**HOW TO COMPLETE THIS TASK**
Copy out the entire listing word for word.

**RECORDS FOR THIS TASK**
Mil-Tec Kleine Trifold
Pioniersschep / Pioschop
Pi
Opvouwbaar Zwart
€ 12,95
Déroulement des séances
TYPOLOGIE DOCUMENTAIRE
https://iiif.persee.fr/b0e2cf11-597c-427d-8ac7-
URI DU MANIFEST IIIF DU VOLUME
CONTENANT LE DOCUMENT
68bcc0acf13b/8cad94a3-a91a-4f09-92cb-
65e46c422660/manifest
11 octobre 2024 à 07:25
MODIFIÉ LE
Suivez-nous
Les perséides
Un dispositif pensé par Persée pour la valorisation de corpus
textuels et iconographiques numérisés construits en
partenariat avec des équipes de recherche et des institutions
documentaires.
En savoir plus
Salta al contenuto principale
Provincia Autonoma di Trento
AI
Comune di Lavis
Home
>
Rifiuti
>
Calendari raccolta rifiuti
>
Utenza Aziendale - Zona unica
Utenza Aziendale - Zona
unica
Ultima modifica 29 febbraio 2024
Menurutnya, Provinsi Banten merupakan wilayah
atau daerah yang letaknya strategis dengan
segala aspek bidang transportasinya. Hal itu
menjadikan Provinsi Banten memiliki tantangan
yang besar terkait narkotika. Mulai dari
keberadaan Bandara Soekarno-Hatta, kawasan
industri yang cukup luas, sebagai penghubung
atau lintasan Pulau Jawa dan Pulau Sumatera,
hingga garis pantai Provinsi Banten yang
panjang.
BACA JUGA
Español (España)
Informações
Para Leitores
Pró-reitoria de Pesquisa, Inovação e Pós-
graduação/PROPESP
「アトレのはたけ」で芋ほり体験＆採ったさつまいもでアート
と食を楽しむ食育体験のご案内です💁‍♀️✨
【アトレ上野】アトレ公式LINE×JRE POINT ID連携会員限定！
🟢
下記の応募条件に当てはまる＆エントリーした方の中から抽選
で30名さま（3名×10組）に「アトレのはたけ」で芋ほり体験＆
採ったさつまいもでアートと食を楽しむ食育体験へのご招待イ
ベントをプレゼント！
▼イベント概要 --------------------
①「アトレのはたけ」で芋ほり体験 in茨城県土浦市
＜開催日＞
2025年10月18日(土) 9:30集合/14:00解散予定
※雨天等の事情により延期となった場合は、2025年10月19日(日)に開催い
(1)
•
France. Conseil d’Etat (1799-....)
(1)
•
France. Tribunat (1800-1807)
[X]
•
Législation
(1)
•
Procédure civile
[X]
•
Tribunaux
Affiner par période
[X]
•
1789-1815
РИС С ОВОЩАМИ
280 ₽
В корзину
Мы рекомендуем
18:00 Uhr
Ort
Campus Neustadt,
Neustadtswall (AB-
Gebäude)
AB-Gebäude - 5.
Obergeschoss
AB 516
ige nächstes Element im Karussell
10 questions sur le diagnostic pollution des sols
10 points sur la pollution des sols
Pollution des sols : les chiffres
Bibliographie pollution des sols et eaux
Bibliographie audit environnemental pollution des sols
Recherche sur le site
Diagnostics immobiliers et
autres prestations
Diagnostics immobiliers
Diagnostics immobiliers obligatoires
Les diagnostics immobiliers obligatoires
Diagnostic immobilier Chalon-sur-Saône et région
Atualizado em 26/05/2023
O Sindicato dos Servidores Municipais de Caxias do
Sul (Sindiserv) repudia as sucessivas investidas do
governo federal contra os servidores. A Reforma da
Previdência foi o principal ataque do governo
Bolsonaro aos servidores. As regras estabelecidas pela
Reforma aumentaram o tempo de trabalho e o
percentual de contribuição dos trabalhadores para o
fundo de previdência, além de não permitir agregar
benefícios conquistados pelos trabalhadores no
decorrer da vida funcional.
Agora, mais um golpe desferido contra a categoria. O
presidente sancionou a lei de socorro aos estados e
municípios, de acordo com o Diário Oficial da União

**SOLUTION FOR THIS PROBLEM**
Mil-Tec Kleine Trifold
Pioniersschep / Pioschop
Pi
Opvouwbaar Zwart
€ 12,95
Déroulement des séances
TYPOLOGIE DOCUMENTAIRE
https://iiif.persee.fr/b0e2cf11-597c-427d-8ac7-
URI DU MANIFEST IIIF DU VOLUME
CONTENANT LE DOCUMENT
68bcc0acf13b/8cad94a3-a91a-4f09-92cb-
65e46c422660/manifest
11 octobre 2024 à 07:25
MODIFIÉ LE
Suivez-nous
Les perséides
Un dispositif pensé par Persée pour la valorisation de corpus
textuels et iconographiques numérisés construits en
partenariat avec des équipes de recherche et des institutions
documentaires.
En savoir plus
Salta al contenuto principale
Provincia Autonoma di Trento
AI
Comune di Lavis
Home
>
Rifiuti
>
Calendari raccolta rifiuti
>
Utenza Aziendale - Zona unica
Utenza Aziendale - Zona
unica
Ultima modifica 29 febbraio 2024
Menurutnya, Provinsi Banten merupakan wilayah
atau daerah yang letaknya strategis dengan
segala aspek bidang transportasinya. Hal itu
menjadikan Provinsi Banten memiliki tantangan
yang besar terkait narkotika. Mulai dari
keberadaan Bandara Soekarno-Hatta, kawasan
industri yang cukup luas, sebagai penghubung
atau lintasan Pulau Jawa dan Pulau Sumatera,
hingga garis pantai Provinsi Banten yang
panjang.
BACA JUGA
Español (España)
Informações
Para Leitores
Pró-reitoria de Pesquisa, Inovação e Pós-
graduação/PROPESP
「アトレのはたけ」で芋ほり体験＆採ったさつまいもでアート
と食を楽しむ食育体験のご案内です💁‍♀️✨
【アトレ上野】アトレ公式LINE×JRE POINT ID連携会員限定！
🟢
下記の応募条件に当てはまる＆エントリーした方の中から抽選
で30名さま（3名×10組）に「アトレのはたけ」で芋ほり体験＆
採ったさつまいもでアートと食を楽しむ食育体験へのご招待イ
ベントをプレゼント！
▼イベント概要 --------------------
①「アトレのはたけ」で芋ほり体験 in茨城県土浦市
＜開催日＞
2025年10月18日(土) 9:30集合/14:00解散予定
※雨天等の事情により延期となった場合は、2025年10月19日(日)に開催い
(1)
•
France. Conseil d’Etat (1799-....)
(1)
•
France. Tribunat (1800-1807)
[X]
•
Législation
(1)
•
Procédure civile
[X]
•
Tribunaux
Affiner par période
[X]
•
1789-1815
РИС С ОВОЩАМИ
280 ₽
В корзину
Мы рекомендуем
18:00 Uhr
Ort
Campus Neustadt,
Neustadtswall (AB-
Gebäude)
AB-Gebäude - 5.
Obergeschoss
AB 516
ige nächstes Element im Karussell
10 questions sur le diagnostic pollution des sols
10 points sur la pollution des sols
Pollution des sols : les chiffres
Bibliographie pollution des sols et eaux
Bibliographie audit environnemental pollution des sols
Recherche sur le site
Diagnostics immobiliers et
autres prestations
Diagnostics immobiliers
Diagnostics immobiliers obligatoires
Les diagnostics immobiliers obligatoires
Diagnostic immobilier Chalon-sur-Saône et région
Atualizado em 26/05/2023
O Sindicato dos Servidores Municipais de Caxias do
Sul (Sindiserv) repudia as sucessivas investidas do
governo federal contra os servidores. A Reforma da
Previdência foi o principal ataque do governo
Bolsonaro aos servidores. As regras estabelecidas pela
Reforma aumentaram o tempo de trabalho e o
percentual de contribuição dos trabalhadores para o
fundo de previdência, além de não permitir agregar
benefícios conquistados pelos trabalhadores no
decorrer da vida funcional.
Agora, mais um golpe desferido contra a categoria. O
presidente sancionou a lei de socorro aos estados e
municípios, de acordo com o Diário Oficial da União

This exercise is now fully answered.